Decode: a. The binary representation of $j=7$ is $(111)_2$ . With ordering ( $X_1,X_2,X_3$ ), this gives $\hat{a}_1=1, \hat{a}_2=1, \hat{a}_3=1$ . The linear part is $X_1+X_2+X_3$ . b. The sign of $Z_7$ is negative, so the constant term is $\hat{a}_0=1$ .
Final Result: The decoded polynomial is $\hat{f}(\mathbf{X}) = 1 + X_1 + X_2 + X_3$ . The decoding is successful.
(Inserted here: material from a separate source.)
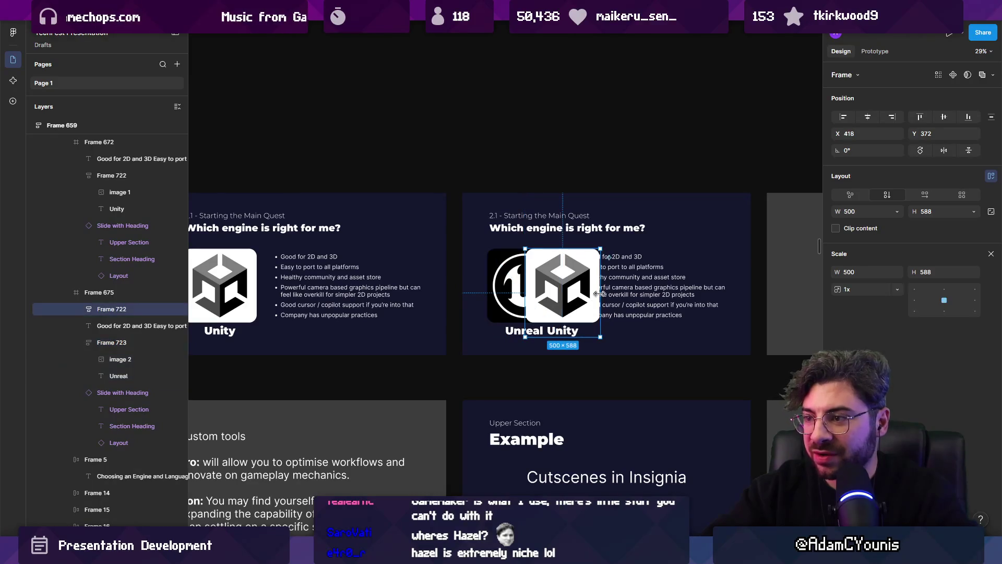
pyautogui.press('Delete')
pyautogui.hscroll(-2, 553, 290)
6. Detailed Decoding Example 2: RM(1,4)

Parameters: $m=4, r=1, n=16, k=5$ .

Step 1: Transmitted Codeword

Message Polynomial: $f(\mathbf{X}) = X_1 + X_3 + X_4$ .
The linear part corresponds to index $j$ with binary rep $(a_1a_2a_3a_4)=(1011)_2 = 11$ .
Binary Codeword is $\mathbf{C} = \text{Eval}(X_1+X_3+X_4) = (0,1,0,1,1,0,1,0,1,0,1,0,0,1,0,1)$ .
Bipolar Codeword $\mathbf{C}_{bip} = (+1,-1,+1,-1,-1,+1,-1,+1,-1,+1,-1,+1,+1,-1,+1,-1)$ . This corresponds to $\mathbf{h}_{11}$ of $H_{16}$ .

Step 2: Received Vector

A small random noise vector $\mathbf{N}$ is added, resulting in the received vector $\mathbf{Y}$ : $\mathbf{Y} = (0.9, -1.2, 1.1, -0.8, -1.1, 0.9, -0.8, 1.2, -0.9, 0.8, -1.2, 1.1, 1.2, -0.9, 0.8, -1.1)$

Step 3: Hadamard Transform

We compute the transform $\mathbf{Z} = \mathbf{Y} H_{16}$ . We expect the component $Z_{11}$ to have the largest magnitude.
The calculation of the full transform yields a vector where $|Z_{11}|$ is the maximum value. For instance, $Z_{11} = \langle \mathbf{Y}, \mathbf{h}_{11} \rangle$ . Since $\mathbf{Y}$ is a noisy version of $\mathbf{h}_{11}$ , this inner product will be a large positive number. A full FHT calculation would show $Z_{11} \approx 15.0$ , while all other components are significantly smaller.

Step 4: Search and Decode

Search: The component with the largest absolute value is found to be $Z_{11} \approx 15.0$ . The winning index is $j=11$ .
Decode: a. The binary representation of $j=11$ is $(1011)_2$ . With ordering ( $X_1,X_2,X_3,X_4$ ), this gives $\hat{a}_1=1, \hat{a}_2=0, \hat{a}_3=1, \hat{a}_4=1$ . The linear part is $X_1+X_3+X_4$ . b. The sign of $Z_{11}$ is positive, so the constant term is $\hat{a}_0=0$ .
Final Result: The decoded polynomial is $\hat{f}(\mathbf{X}) = X_1 + X_3 + X_4$ . The decoding is successful.